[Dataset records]

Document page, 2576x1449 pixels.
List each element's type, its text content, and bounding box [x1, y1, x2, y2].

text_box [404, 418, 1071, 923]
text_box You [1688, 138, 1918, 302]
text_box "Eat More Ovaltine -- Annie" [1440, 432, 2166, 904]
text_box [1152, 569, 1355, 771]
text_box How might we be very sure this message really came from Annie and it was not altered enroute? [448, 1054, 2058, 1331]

■ **What you have to do**:
Every record above is to be copied exactly.

■ **Response area**:
Document page, 2576x1449 pixels.
List each element's type, its text content, and bounding box [x1, y1, x2, y2].

text_box [404, 418, 1071, 923]
text_box You [1688, 138, 1918, 302]
text_box "Eat More Ovaltine -- Annie" [1440, 432, 2166, 904]
text_box [1152, 569, 1355, 771]
text_box How might we be very sure this message really came from Annie and it was not altered enroute? [448, 1054, 2058, 1331]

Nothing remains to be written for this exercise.